Well I’ve had enough of fighting the Arris Lander X3 electric retracts on my large 960mm hexacopter drone. The gear retracts fine but it does weird things going back to the down position. It takes about 30 seconds and about 20 attempts before the gear is completely down. It will start by going down 2-3 inches, then it goes back up an inch, down three, up two, down three, up two. The gear finally goes down, but not without a LOT of waiting and wondering if it will burn out something, or simply fail. I do NOT want to have to hand catch this bird. That’s a no-go.
The retracts come with mounts, larger legs, and the electronics needed to control them. By removing all that I did free up about 150-170 grams of weight, which adds a few seconds to the flight time.
Pictured above is the big bird with the old/new gear back on, next to my 250mm racer.
I’m hoping to take this big bird traveling to the bahamas later this week. I stripped the old stuff off today and did some test flights, which were successful.
I can’t remember where I first saw this trick, but boy is it great for especially the smaller copters.
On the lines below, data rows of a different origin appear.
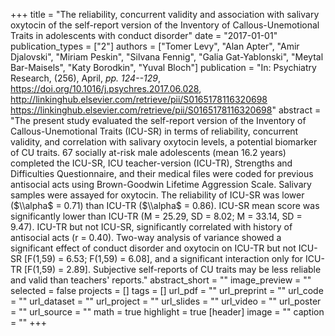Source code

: +++
title = "The reliability, concurrent validity and association with salivary oxytocin of the self-report version of the Inventory of Callous-Unemotional Traits in adolescents with conduct disorder"
date = "2017-01-01"
publication_types = ["2"]
authors = ["Tomer Levy", "Alan Apter", "Amir Djalovski", "Miriam Peskin", "Silvana Fennig", "Galia Gat-Yablonski", "Meytal Bar-Maisels", "Katy Borodkin", "Yuval Bloch"]
publication = "In: Psychiatry Research, (256), April, _pp. 124--129_, https://doi.org/10.1016/j.psychres.2017.06.028, http://linkinghub.elsevier.com/retrieve/pii/S0165178116320698 https://linkinghub.elsevier.com/retrieve/pii/S0165178116320698"
abstract = "The present study evaluated the self-report version of the Inventory of Callous-Unemotional Traits (ICU-SR) in terms of reliability, concurrent validity, and correlation with salivary oxytocin levels, a potential biomarker of CU traits. 67 socially at-risk male adolescents (mean 16.2 years) completed the ICU-SR, ICU teacher-version (ICU-TR), Strengths and Difficulties Questionnaire, and their medical files were coded for previous antisocial acts using Brown-Goodwin Lifetime Aggression Scale. Salivary samples were assayed for oxytocin. The reliability of ICU-SR was lower ($\\alpha$ = 0.71) than ICU-TR ($\\alpha$ = 0.86). ICU-SR mean score was significantly lower than ICU-TR (M = 25.29, SD = 8.02; M = 33.14, SD = 9.47). ICU-TR but not ICU-SR, significantly correlated with history of antisocial acts (r = 0.40). Two-way analysis of variance showed a significant effect of conduct disorder and oxytocin on ICU-TR but not ICU-SR [F(1,59) = 6.53; F(1,59) = 6.08], and a significant interaction only for ICU-TR [F(1,59) = 2.89]. Subjective self-reports of CU traits may be less reliable and valid than teachers' reports."
abstract_short = ""
image_preview = ""
selected = false
projects = []
tags = []
url_pdf = ""
url_preprint = ""
url_code = ""
url_dataset = ""
url_project = ""
url_slides = ""
url_video = ""
url_poster = ""
url_source = ""
math = true
highlight = true
[header]
image = ""
caption = ""
+++
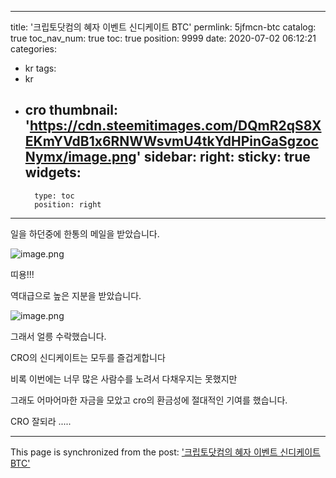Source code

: 
---
title: '크립토닷컴의 혜자 이벤트 신디케이트 BTC'
permlink: 5jfmcn-btc
catalog: true
toc_nav_num: true
toc: true
position: 9999
date: 2020-07-02 06:12:21
categories:
- kr
tags:
- kr
- cro
thumbnail: 'https://cdn.steemitimages.com/DQmR2qS8XEKmYVdB1x6RNWWsvmU4tkYdHPinGaSgzocNymx/image.png'
sidebar:
    right:
        sticky: true
widgets:
    -
        type: toc
        position: right
---


일을 하던중에 한통의 메일을 받았습니다.

![image.png](https://cdn.steemitimages.com/DQmR2qS8XEKmYVdB1x6RNWWsvmU4tkYdHPinGaSgzocNymx/image.png)


띠용!!!

역대급으로 높은 지분을 받았습니다.


![image.png](https://cdn.steemitimages.com/DQmVvD772fP6RnJkjWWrooC2VsPwBbdn35pEX6r9UzttV17/image.png)

그래서 얼릉 수락했습니다.

CRO의 신디케이트는 모두를 즐겁게합니다

비록 이번에는 너무 많은 사람수를 노려서 다채우지는 못했지만

그래도 어마어마한 자금을 모았고 cro의 환금성에 절대적인 기여를 했습니다.

CRO 잘되라 .....

- - -

This page is synchronized from the post: ['크립토닷컴의 혜자 이벤트 신디케이트 BTC'](https://steemit.com/@virus707/5jfmcn-btc)

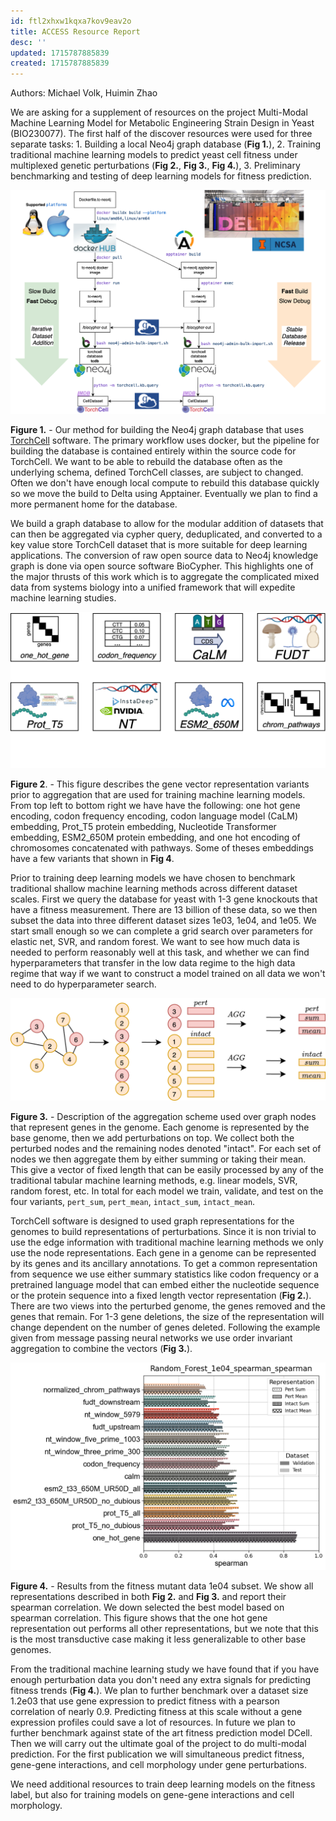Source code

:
 ```yaml
---
id: ftl2xhxw1kqxa7kov9eav2o
title: ACCESS Resource Report
desc: ''
updated: 1715787885839
created: 1715787885839
---
```


Authors: Michael Volk, Huimin Zhao

We are asking for a supplement of resources on the project Multi-Modal Machine Learning Model for Metabolic Engineering Strain Design in Yeast (BIO230077). The first half of the discover resources were used for three separate tasks: 1. Building a local Neo4j graph database (**Fig 1.**), 2. Training traditional machine learning models to predict yeast cell fitness under multiplexed genetic perturbations (**Fig 2.**, **Fig 3.**, **Fig 4.**), 3. Preliminary benchmarking and testing of deep learning models for fitness prediction.

![](./assets/drawio/database-containerization-uiuc.drawio.png)

**Figure 1.** - Our method for building the Neo4j graph database that uses [TorchCell](https://github.com/Mjvolk3/torchcell) software. The primary workflow uses docker, but the pipeline for building the database is contained entirely within the source code for TorchCell. We want to be able to rebuild the database often as the underlying schema, defined TorchCell classes, are subject to changed. Often we don't have enough local compute to rebuild this database quickly so we move the build to Delta using Apptainer. Eventually we plan to find a more permanent home for the database.

We build a graph database to allow for the modular addition of datasets that can then be aggregated via cypher query, deduplicated, and converted to a key value store TorchCell dataset that is more suitable for deep learning applications. The conversion of raw open source data to Neo4j knowledge graph is done via open source software BioCypher. This highlights one of the major thrusts of this work which is to aggregate the complicated mixed data from systems biology into a unified framework that will expedite machine learning studies.

![](./assets/drawio/node_representations_smf-dmf-tmf-001.drawio.png)

**Figure 2**. - This figure describes the gene vector representation variants prior to aggregation that are used for training machine learning models. From top left to bottom right we have have the following: one hot gene encoding, codon frequency encoding, codon language model (CaLM) embedding, Prot_T5 protein embedding, Nucleotide Transformer embedding, ESM2_650M protein embedding, and one hot encoding of chromosomes concatenated with pathways. Some of theses embeddings have a few variants that shown in **Fig 4**.  

Prior to training deep learning models we have chosen to benchmark traditional shallow machine learning methods across different dataset scales. First we query the database for yeast with 1-3 gene knockouts that have a fitness measurement. There are 13 billion of these data, so we then subset the data into three different dataset sizes 1e03, 1e04, and 1e05. We start small enough so we can complete a grid search over parameters for elastic net, SVR, and random forest. We want to see how much data is needed to perform reasonably well at this task, and whether we can find hyperparameters that transfer in the low data regime to the high data regime that way if we want to construct a model trained on all data we won't need to do hyperparameter search.

![](./assets/drawio/transductive-genome-representation.drawio.png)

**Figure 3.** - Description of the aggregation scheme used over graph nodes that represent genes in the genome. Each genome is represented by the base genome, then we add perturbations on top. We collect both the perturbed nodes and the remaining nodes denoted "intact". For each set of nodes we then aggregate them by either summing or taking their mean. This give a vector of fixed length that can be easily processed by any of the traditional tabular machine learning methods, e.g. linear models, SVR, random forest, etc. In total for each model we train, validate, and test on the four variants, `pert_sum`, `pert_mean`, `intact_sum`, `intact_mean`.

TorchCell software is designed to used graph representations for the genomes to build representations of perturbations. Since it is non trivial to use the edge information with traditional machine learning methods we only use the node representations. Each gene in a genome can be represented by its genes and its ancillary annotations. To get a common representation from sequence we use either summary statistics like codon frequency or a pretrained language model that can embed either the nucleotide sequence or the protein sequence into a fixed length vector representation (**Fig 2.**). There are two views into the perturbed genome, the genes removed and the genes that remain. For 1-3 gene deletions, the size of the representation will change dependent on the number of genes deleted. Following the example given from message passing neural networks we use order invariant aggregation to combine the vectors (**Fig 3.**).

![](./assets/images/Random_Forest_1e04_spearman_spearman.png)

**Figure 4.** - Results from the fitness mutant data 1e04 subset. We show all representations described in both **Fig 2.** and **Fig 3.** and report their spearman correlation. We down selected the best model based on spearman correlation. This figure shows that the one hot gene representation out performs all other representations, but we note that this is the most transductive case making it less generalizable to other base genomes.

From the traditional machine learning study we have found that if you have enough perturbation data you don't need any extra signals for predicting fitness trends (**Fig 4.**). We plan to further benchmark over a dataset size 1.2e03 that use gene expression to predict fitness with a pearson correlation of nearly 0.9. Predicting fitness at this scale without a gene expression profiles could save a lot of resources. In future we plan to further benchmark against state of the art fitness prediction model DCell. Then we will carry out the ultimate goal of the project to do multi-modal prediction. For the first publication we will simultaneous predict fitness, gene-gene interactions, and cell morphology under gene perturbations.

We need additional resources to train deep learning models on the fitness label, but also for training models on gene-gene interactions and cell morphology.
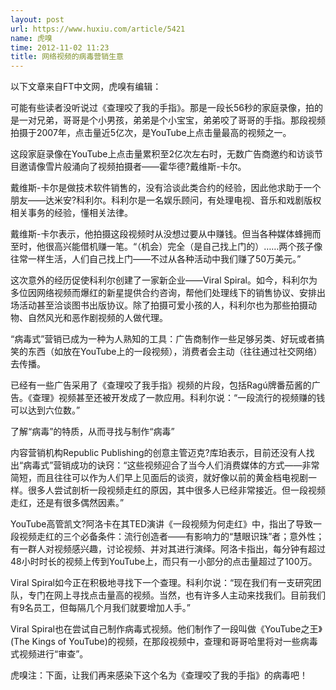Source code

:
 ```yaml
---
layout: post
url: https://www.huxiu.com/article/5421
name: 虎嗅
time: 2012-11-02 11:23
title: 网络视频的病毒营销生意
---
```

以下文章来自FT中文网，虎嗅有编辑：

可能有些读者没听说过《查理咬了我的手指》。那是一段长56秒的家庭录像，拍的是一对兄弟，哥哥是个小男孩，弟弟是个小宝宝，弟弟咬了哥哥的手指。那段视频拍摄于2007年，点击量近5亿次，是YouTube上点击量最高的视频之一。

这段家庭录像在YouTube上点击量累积至2亿次左右时，无数广告商邀约和访谈节目邀请像雪片般涌向了视频拍摄者——霍华德?戴维斯-卡尔。

戴维斯-卡尔是做技术软件销售的，没有洽谈此类合约的经验，因此他求助于一个朋友——达米安?科利尔。科利尔是一名娱乐顾问，有处理电视、音乐和戏剧版权相关事务的经验，懂相关法律。

戴维斯-卡尔表示，他拍摄这段视频时从没想过要从中赚钱。但当各种媒体蜂拥而至时，他很高兴能借机赚一笔。“（机会）完全（是自己找上门的）……两个孩子像往常一样生活，人们自己找上门——不过从各种活动中我们赚了50万美元。”

这次意外的经历促使科利尔创建了一家新企业——Viral Spiral。如今，科利尔为多位因网络视频而爆红的新星提供合约咨询，帮他们处理线下的销售协议、安排出场活动甚至洽谈图书出版协议。除了拍摄可爱小孩的人，科利尔也为那些拍摄动物、自然风光和恶作剧视频的人做代理。

“病毒式”营销已成为一种为人熟知的工具：广告商制作一些足够另类、好玩或者搞笑的东西（如放在YouTube上的一段视频），消费者会主动（往往通过社交网络）去传播。

已经有一些广告采用了《查理咬了我手指》视频的片段，包括Ragú牌番茄酱的广告。《查理》视频甚至还被开发成了一款应用。科利尔说：“一段流行的视频赚的钱可以达到六位数。”

了解“病毒”的特质，从而寻找与制作“病毒”

内容营销机构Republic Publishing的创意主管迈克?库珀表示，目前还没有人找出“病毒式”营销成功的诀窍：“这些视频迎合了当今人们消费媒体的方式——非常简短，而且往往可以作为人们早上见面后的谈资，就好像以前的黄金档电视剧一样。很多人尝试剖析一段视频走红的原因，其中很多人已经非常接近。但一段视频走红，还是有很多偶然因素。”

YouTube高管凯文?阿洛卡在其TED演讲《一段视频为何走红》中，指出了导致一段视频走红的三个必备条件：流行创造者——有影响力的“慧眼识珠”者；意外性；有一群人对视频感兴趣，讨论视频、并对其进行演绎。阿洛卡指出，每分钟有超过48小时时长的视频上传到YouTube上，而只有一小部分的点击量超过了100万。

Viral Spiral如今正在积极地寻找下一个查理。科利尔说：“现在我们有一支研究团队，专门在网上寻找点击量高的视频。当然，也有许多人主动来找我们。目前我们有9名员工，但每隔几个月我们就要增加人手。”

Viral Spiral也在尝试自己制作病毒式视频。他们制作了一段叫做《YouTube之王》(The Kings of YouTube)的视频，在那段视频中，查理和哥哥哈里将对一些病毒式视频进行“审查”。

虎嗅注：下面，让我们再来感染下这个名为《查理咬了我的手指》的病毒吧！

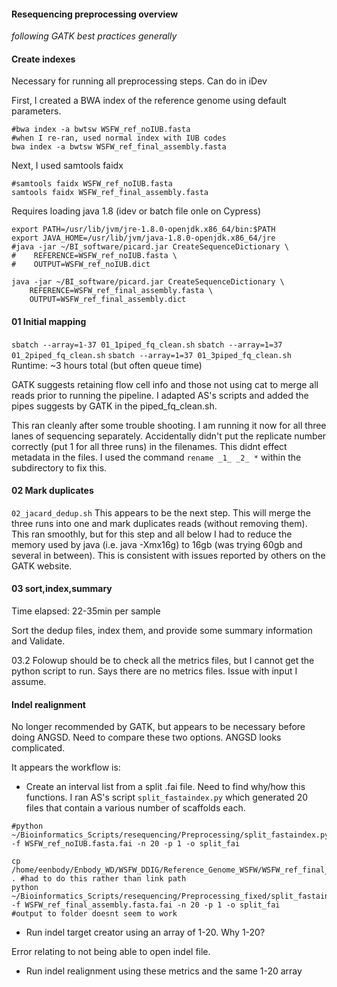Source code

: #### Resequencing preprocessing overview
*following GATK best practices generally*

#### Create indexes
Necessary for running all preprocessing steps. Can do in iDev

First, I created a BWA index of the reference genome using default parameters.
```
#bwa index -a bwtsw WSFW_ref_noIUB.fasta
#when I re-ran, used normal index with IUB codes
bwa index -a bwtsw WSFW_ref_final_assembly.fasta
```

Next, I used samtools faidx
```
#samtools faidx WSFW_ref_noIUB.fasta
samtools faidx WSFW_ref_final_assembly.fasta
```

Requires loading java 1.8 (idev or batch file onle on Cypress)

```
export PATH=/usr/lib/jvm/jre-1.8.0-openjdk.x86_64/bin:$PATH
export JAVA_HOME=/usr/lib/jvm/java-1.8.0-openjdk.x86_64/jre
#java -jar ~/BI_software/picard.jar CreateSequenceDictionary \
#    REFERENCE=WSFW_ref_noIUB.fasta \
#    OUTPUT=WSFW_ref_noIUB.dict

java -jar ~/BI_software/picard.jar CreateSequenceDictionary \
    REFERENCE=WSFW_ref_final_assembly.fasta \
    OUTPUT=WSFW_ref_final_assembly.dict
```

#### 01 Initial mapping
`sbatch --array=1-37 01_1piped_fq_clean.sh`
`sbatch --array=1=37 01_2piped_fq_clean.sh`
`sbatch --array=1=37 01_3piped_fq_clean.sh`
Runtime: ~3 hours total (but often queue time)

GATK suggests retaining flow cell info and those not using cat to merge all reads prior to running the pipeline. I adapted AS's scripts and added the pipes suggests by GATK in the piped_fq_clean.sh.

This ran cleanly after some trouble shooting. I am running it now for all three lanes of sequencing separately. Accidentally didn't put the replicate number correctly (put 1 for all three runs) in the filenames. This didnt effect metadata in the files. I used the command `rename _1_ _2_ *` within the subdirectory to fix this.

#### 02 Mark duplicates
`02_jacard_dedup.sh`
This appears to be the next step. This will merge the three runs into one and mark duplicates reads (without removing them). This ran smoothly, but for this step and all below I had to reduce the memory used by java (i.e. java -Xmx16g) to 16gb (was trying 60gb and several in between). This is consistent with issues reported by others on the GATK website.

#### 03 sort,index,summary
Time elapsed: 22-35min per sample

Sort the dedup files, index them, and provide some summary information and Validate.

03.2
Folowup should be to check all the metrics files, but I cannot get the python script to run. Says there are no metrics files. Issue with input I assume.

#### Indel realignment
No longer recommended by GATK, but appears to be necessary before doing ANGSD. Need to compare these two options. ANGSD looks complicated.

It appears the workflow is:
* Create an interval list from a split .fai file. Need to find why/how this functions. I ran AS's script `split_fastaindex.py` which generated 20 files that contain a various number of scaffolds each.
```
#python ~/Bioinformatics_Scripts/resequencing/Preprocessing/split_fastaindex.py -f WSFW_ref_noIUB.fasta.fai -n 20 -p 1 -o split_fai

cp /home/eenbody/Enbody_WD/WSFW_DDIG/Reference_Genome_WSFW/WSFW_ref_final_assembly.fasta.fai . #had to do this rather than link path
python ~/Bioinformatics_Scripts/resequencing/Preprocessing_fixed/split_fastaindex.py -f WSFW_ref_final_assembly.fasta.fai -n 20 -p 1 -o split_fai
#output to folder doesnt seem to work
```
* Run indel target creator using an array of 1-20. Why 1-20?

Error relating to not being able to open indel file.

* Run indel realignment using these metrics and the same 1-20 array
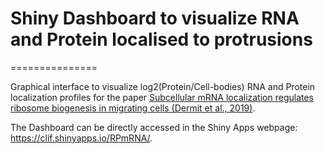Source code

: # Shiny Dashboard to visualize RNA and Protein localised to protrusions

===============

Graphical interface to visualize log2(Protein/Cell-bodies) RNA and Protein localization profiles for the paper [Subcellular mRNA localization regulates ribosome biogenesis in migrating cells (Dermit et al., 2019)](https://www.biorxiv.org/content/10.1101/829739v1). 

The Dashboard can be directly accessed in the Shiny Apps webpage: https://clif.shinyapps.io/RPmRNA/.
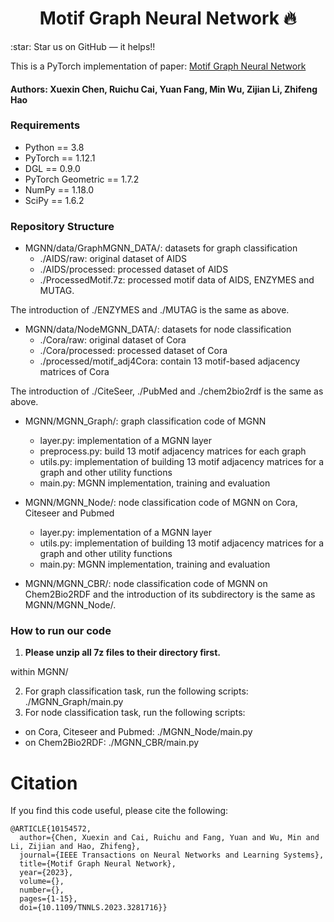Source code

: <h1 align="center">
Motif Graph Neural Network 🔥
</h1>
:star: Star us on GitHub — it helps!!

This is a PyTorch implementation of paper: [Motif Graph Neural Network](https://arxiv.org/pdf/2112.14900.pdf)
#### Authors: Xuexin Chen, Ruichu Cai, Yuan Fang, Min Wu, Zijian Li, Zhifeng Hao

### Requirements
- Python == 3.8
- PyTorch == 1.12.1
- DGL == 0.9.0
- PyTorch Geometric == 1.7.2
- NumPy == 1.18.0
- SciPy == 1.6.2

### Repository Structure
- MGNN/data/GraphMGNN_DATA/: datasets for graph classification
  - ./AIDS/raw: original dataset of AIDS
  - ./AIDS/processed: processed dataset of AIDS
  - ./ProcessedMotif.7z: processed motif data of AIDS, ENZYMES and MUTAG.

The introduction of ./ENZYMES and ./MUTAG is the same as above.

- MGNN/data/NodeMGNN_DATA/: datasets for node classification
  - ./Cora/raw: original dataset of Cora
  - ./Cora/processed: processed dataset of Cora
  - ./processed/motif_adj4Cora: contain 13 motif-based adjacency matrices of Cora

The introduction of ./CiteSeer, ./PubMed and ./chem2bio2rdf is the same as above.

- MGNN/MGNN_Graph/: graph classification code of MGNN
  - layer.py: implementation of a MGNN layer
  - preprocess.py: build 13 motif adjacency matrices for each graph
  - utils.py: implementation of building 13 motif adjacency matrices for a graph and other utility functions
  - main.py: MGNN implementation, training and evaluation

- MGNN/MGNN_Node/: node classification code of MGNN on Cora, Citeseer and Pubmed
  - layer.py: implementation of a MGNN layer
  - utils.py: implementation of building 13 motif adjacency matrices for a graph and other utility functions
  - main.py:  MGNN implementation, training and evaluation
 
- MGNN/MGNN_CBR/: node classification code of MGNN on Chem2Bio2RDF and the introduction of its subdirectory is the same as MGNN/MGNN_Node/.

### How to run our code
1. **Please unzip all 7z files to their directory first.**

within MGNN/

2. For graph classification task, run the following scripts: ./MGNN_Graph/main.py 
3. For node classification task, run the following scripts:
- on Cora, Citeseer and Pubmed: ./MGNN_Node/main.py 
- on Chem2Bio2RDF: ./MGNN_CBR/main.py

# Citation
If you find this code useful, please cite the following:
```
@ARTICLE{10154572,
  author={Chen, Xuexin and Cai, Ruichu and Fang, Yuan and Wu, Min and Li, Zijian and Hao, Zhifeng},
  journal={IEEE Transactions on Neural Networks and Learning Systems}, 
  title={Motif Graph Neural Network}, 
  year={2023},
  volume={},
  number={},
  pages={1-15},
  doi={10.1109/TNNLS.2023.3281716}}
```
I mucked around with this small racing quad for a long time trying to figure out how to mount the receiver antennae.
I bought some rigid plastic antenna sticks at a local hobby shop and promptly crashed with them, ripping one antenna off the receiver. Then it was a case of “hello China” and waiting for parts….
Now that the replacement antenna wire came in I couldn’t wait to try the zip-tie trick. You can simply attach a zip-tie or cable-tie to your drone in such a way that the excess plastic is sticking up. Put the antenna wire next to it and run a piece or two of cable shrink (see red parts in photo) and you’re good to go. The cool thing is if the antennae are bumped or the quad in this photo lands on its top (which happens quite often), the ties and wires are flexible and don’t snap off.